Dr. Hui Liu, an associate professor from South China Botanical Garden, Chinese Academy of Sciences, and scientists in the field of forest community, ecosystem, and remote sensing research, discussed the leading factors and research trends of carbon sink research: 1) At the individual and species scales: Plant functional traits can bridge the gap carbon sink and climate change based on eco-physiological mechanisms. In the future, it is necessary to accurately select functional traits for predicting forest biomass based on the key limiting factors in forest growth-mortality trade-off; 2) At the community scale: long-term monitoring of species components and community structures, combined with tree ring research, has always been the basis for clarifying the dynamic driving factors of forest carbon sequestration; 3) At the ecosystem scale: the growth-mortality trade-off is closely related to the ecosystem resilience and resistance, but the determination of environmental thresholds for ecosystem carbon sink is more complex and difficult, requiring simultaneous consideration of dynamic thresholds and new equilibrium states; 4) At the regional and global scales: the combination of multi-temporal, broad-scale remote sensing imagery with fine-resolution LiDAR (above ground) and ground penetrating radar (underground) data can upscale regional monitoring data to the global level, achieving near global coverage of surface changes and carbon dynamics for decades. With the rapid accumulation and development of eco-physiology, community and ecosystem ecology, remote sensing, new algorithms, and process models, the estimation and prediction of forest biomass can be significantly improved (Figure 1).

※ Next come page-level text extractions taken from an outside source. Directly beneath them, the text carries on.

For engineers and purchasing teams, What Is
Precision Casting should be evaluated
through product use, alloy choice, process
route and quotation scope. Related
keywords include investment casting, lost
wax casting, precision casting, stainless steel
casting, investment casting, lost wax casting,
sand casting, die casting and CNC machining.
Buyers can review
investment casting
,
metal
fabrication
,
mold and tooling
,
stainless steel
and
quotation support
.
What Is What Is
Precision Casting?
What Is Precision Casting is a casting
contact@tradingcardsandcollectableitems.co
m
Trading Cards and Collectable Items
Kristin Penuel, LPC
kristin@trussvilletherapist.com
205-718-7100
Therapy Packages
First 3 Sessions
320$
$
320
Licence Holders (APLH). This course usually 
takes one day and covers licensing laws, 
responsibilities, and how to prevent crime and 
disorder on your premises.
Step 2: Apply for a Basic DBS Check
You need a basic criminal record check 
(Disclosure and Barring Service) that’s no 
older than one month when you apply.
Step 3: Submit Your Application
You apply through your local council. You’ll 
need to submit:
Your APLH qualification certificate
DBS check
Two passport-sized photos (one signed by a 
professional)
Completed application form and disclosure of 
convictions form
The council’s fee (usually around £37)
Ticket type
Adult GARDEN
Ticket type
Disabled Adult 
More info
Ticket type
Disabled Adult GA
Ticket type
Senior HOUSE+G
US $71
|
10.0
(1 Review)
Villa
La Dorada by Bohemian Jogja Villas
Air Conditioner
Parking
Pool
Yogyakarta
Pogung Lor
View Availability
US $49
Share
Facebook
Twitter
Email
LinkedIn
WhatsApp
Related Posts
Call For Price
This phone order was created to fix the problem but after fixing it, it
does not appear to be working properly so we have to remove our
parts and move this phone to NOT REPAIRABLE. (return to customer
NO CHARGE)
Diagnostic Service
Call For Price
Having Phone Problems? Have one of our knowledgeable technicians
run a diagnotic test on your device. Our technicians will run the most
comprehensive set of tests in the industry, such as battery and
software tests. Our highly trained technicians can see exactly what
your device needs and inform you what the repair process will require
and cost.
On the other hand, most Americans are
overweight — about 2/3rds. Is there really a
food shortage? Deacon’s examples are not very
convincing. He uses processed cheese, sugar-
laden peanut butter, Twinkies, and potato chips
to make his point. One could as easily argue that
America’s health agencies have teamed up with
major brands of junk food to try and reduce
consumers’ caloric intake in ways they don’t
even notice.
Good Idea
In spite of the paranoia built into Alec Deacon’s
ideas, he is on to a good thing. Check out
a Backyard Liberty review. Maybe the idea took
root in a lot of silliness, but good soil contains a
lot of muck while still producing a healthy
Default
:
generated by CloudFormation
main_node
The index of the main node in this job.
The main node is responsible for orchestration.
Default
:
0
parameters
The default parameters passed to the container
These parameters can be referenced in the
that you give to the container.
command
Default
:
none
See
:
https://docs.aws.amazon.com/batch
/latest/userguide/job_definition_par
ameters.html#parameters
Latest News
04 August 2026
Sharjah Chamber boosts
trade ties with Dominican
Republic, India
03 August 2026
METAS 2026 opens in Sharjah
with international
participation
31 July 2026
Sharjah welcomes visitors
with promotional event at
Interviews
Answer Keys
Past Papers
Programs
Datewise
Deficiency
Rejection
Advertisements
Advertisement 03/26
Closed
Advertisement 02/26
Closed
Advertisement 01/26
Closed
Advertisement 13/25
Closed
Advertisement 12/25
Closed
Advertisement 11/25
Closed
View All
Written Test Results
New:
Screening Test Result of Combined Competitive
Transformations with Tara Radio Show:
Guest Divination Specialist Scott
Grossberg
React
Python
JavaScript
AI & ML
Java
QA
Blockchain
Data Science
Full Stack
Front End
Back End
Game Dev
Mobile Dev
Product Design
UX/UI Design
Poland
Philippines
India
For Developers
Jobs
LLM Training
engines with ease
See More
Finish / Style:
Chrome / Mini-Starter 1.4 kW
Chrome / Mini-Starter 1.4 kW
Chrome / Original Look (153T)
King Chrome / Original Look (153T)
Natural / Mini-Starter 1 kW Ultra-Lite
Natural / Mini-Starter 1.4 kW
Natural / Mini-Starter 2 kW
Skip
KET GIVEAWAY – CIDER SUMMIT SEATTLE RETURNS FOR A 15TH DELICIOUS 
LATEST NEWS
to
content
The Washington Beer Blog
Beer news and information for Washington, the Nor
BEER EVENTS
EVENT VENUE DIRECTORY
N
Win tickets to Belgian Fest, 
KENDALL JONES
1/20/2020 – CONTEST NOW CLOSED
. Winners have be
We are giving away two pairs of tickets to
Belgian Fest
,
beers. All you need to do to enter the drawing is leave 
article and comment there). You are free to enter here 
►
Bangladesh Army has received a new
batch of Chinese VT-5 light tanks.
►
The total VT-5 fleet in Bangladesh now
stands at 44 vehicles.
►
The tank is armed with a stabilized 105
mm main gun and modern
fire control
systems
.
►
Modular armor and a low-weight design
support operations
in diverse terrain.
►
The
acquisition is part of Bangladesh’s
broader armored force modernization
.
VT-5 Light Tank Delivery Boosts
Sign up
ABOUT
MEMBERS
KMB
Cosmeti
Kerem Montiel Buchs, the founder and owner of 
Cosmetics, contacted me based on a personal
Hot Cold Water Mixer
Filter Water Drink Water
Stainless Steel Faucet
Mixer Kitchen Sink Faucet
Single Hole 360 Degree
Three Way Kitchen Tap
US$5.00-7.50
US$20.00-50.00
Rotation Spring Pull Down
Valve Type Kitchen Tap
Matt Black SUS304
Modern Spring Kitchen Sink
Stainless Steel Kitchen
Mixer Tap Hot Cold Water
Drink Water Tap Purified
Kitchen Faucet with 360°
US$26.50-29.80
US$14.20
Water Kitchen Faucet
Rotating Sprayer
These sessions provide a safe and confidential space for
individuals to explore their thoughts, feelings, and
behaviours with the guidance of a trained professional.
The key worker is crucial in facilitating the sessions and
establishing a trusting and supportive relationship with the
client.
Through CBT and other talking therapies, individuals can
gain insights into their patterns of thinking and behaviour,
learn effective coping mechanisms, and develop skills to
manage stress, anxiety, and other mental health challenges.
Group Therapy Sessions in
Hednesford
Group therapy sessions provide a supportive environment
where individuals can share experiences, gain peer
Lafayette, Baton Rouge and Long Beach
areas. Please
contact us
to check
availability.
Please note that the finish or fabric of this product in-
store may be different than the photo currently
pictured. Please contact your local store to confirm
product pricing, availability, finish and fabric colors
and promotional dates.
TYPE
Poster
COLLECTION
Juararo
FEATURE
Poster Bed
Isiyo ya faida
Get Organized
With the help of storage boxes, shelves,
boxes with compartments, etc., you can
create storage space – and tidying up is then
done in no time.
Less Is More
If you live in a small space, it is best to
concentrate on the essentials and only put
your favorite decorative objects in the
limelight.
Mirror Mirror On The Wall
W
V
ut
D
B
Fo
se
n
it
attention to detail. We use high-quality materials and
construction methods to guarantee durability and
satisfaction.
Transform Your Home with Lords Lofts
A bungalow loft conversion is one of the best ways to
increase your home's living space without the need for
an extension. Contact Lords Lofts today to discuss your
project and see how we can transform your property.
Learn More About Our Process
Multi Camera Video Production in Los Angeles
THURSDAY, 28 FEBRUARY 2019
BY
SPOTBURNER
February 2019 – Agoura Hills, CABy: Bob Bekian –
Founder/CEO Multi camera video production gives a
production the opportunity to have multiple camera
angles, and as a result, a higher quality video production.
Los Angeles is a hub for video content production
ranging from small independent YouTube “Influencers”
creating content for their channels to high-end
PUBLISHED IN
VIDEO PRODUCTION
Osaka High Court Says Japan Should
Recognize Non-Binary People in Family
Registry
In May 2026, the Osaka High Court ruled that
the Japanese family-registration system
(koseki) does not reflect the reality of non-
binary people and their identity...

This work has been published in The Innovation (https://doi.org/10.1016/j.xinn.2023.100463). Dr. Hui Liu is the first author, co-authors include Dr. Lin Zhang from Institute of Tibetan Plateau Research, Chinese Academy of Sciences; Dr. Qin Ma from Nanjing Normal University; Dr. Wei Zhao from Institute of Geographic Sciences and Natural Resources Research, Chinese Academy of Sciences; and Dr. Yiping Chen from Sun Yat-Sen University. In the current situation of intensified global change and increased frequency of extreme climate events, this study provides a framework for comprehensive monitoring and modeling, as well as the application of new technologies to accurately evaluate and predict forest carbon sinks.

 

Figure 1. Schematic representation of carbon sink constraints under global change.